◆ Requirement 1 ◆
In the passage about the Sydney Sweeney jeans campaign, what happened to American Eagle's stock after the campaign debuted?
◆ Requirement 2 ◆
Carry on the passage about the Sydney Sweeney jeans campaign from where it stops.

═══ Source text

The ad’s tagline announces that “Sydney Sweeney has great jeans.” But a viral clip, as part of the campaign, shows Sweeney standing in front of a poster that reads: “Sydney Sweeney has great genes.” However the word “genes” is crossed out and replaced with “jeans.”
Another video shows Sweeney saying, “Genes are passed down from parents to offspring, often determining traits like hair color, personality and even eye color.” As the camera pans to her blue eyes, she adds: “My jeans are blue.”
For these ads, Sweeney and American Eagle have been accused of promoting eugenics, the manipulation of reproduction in the human population to increase heritable characteristics that are more desirable.
“OH MY GOD,” one user said on X. “Yeah that’s some (expletive) Aryan eugenics (expletive).” Another X user added: “The most Nazi part of the Sydney Sweeney ad for me was the use of the word offspring.”
The controversy didn’t immediately hurt American Eagle’s bottom line, according to the Daily Beast. The brand, which had previously slipped from the pop culture relevancy of its heyday, saw its stock jump by double digits after Sweeney’s campaign debuted. The casual clothing company also catapulted into the national conversation for the first time in decades—and the new profits reversed much of its year‑to‑date losses, the Daily Beast said.

══════
═══ Material shown

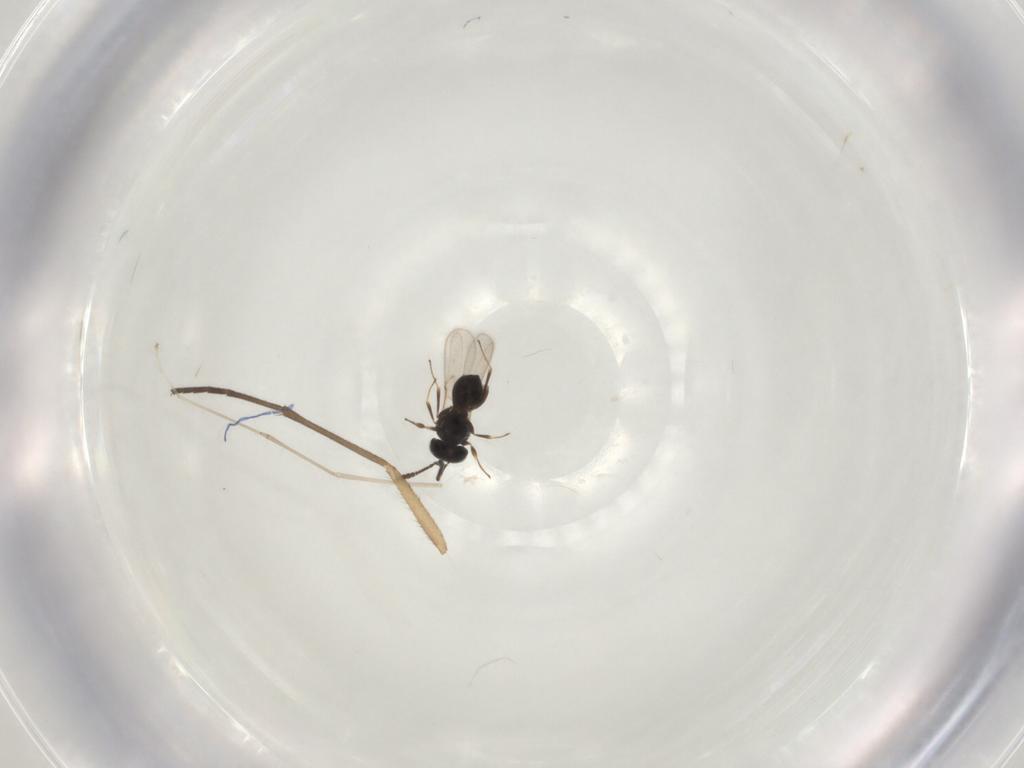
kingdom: Animalia
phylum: Arthropoda
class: Insecta
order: Hymenoptera
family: Scelionidae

══════

◆ Written answer 1 ◆
It jumped by double digits.

◆ Written answer 2 ◆
Jonathon Narvey, CEO and Founder of Mind Meld PR Inc., told the Daily Mail that American Eagle was possibly “counting on precisely this kind of media buzz.” Over at NPR’s Morning Edition, advertising expert Allen Adamson, co-founder of brand marketing firm Metaforce, agreed that inciting a social media backlash was the point. Even with a message that many find offensive, this Sweeney-centric campaign shows a “company figuring out how to break through in a world where everyone is screaming and saying, ‘Look at me, look at me!’”
Adamson also said the campaign is indicative of a strategy among brands to move away from more inclusive forms of advertising, which have been popular in recent years. He said, “People remember disruption. People remember the edge. Pushing buttons.”
Pushing buttons also appears to be Sweeney’s PR strategy, at the same time that the “entire cultural ethos” is moving to the right, as MSNBC producer Hannah Holland wrote this week. After Sweeney told The Sun in 2023 that she takes deals because “they don’t pay actors like they used to,” she’s faced controversy in recent months.
In May, the Spokane, Washington, native went viral for partnering with the Dr. Squatch natural soap company to sell a product that was advertised as containing some of her dirty bathwater. The ads “predictably,” Holland wrote, showed an ostensibly nude Sweeney bathing in a tub.
Last month, Sweeney generated headlines by turning up in Venice to attend the glitzy, gauche wedding of Jeff Bezos and Lauren Sanchez. People initially couldn’t figure out why Sweeney was there, given that she, unlike Oprah Winfrey, Kim Kardashian or Ivanka Trump, wasn’t known to be friends with either Bezos or Sanchez. But reports soon emerged that Sweeney was launching a lingering brand — with financial backing from Bezos, according to Holland.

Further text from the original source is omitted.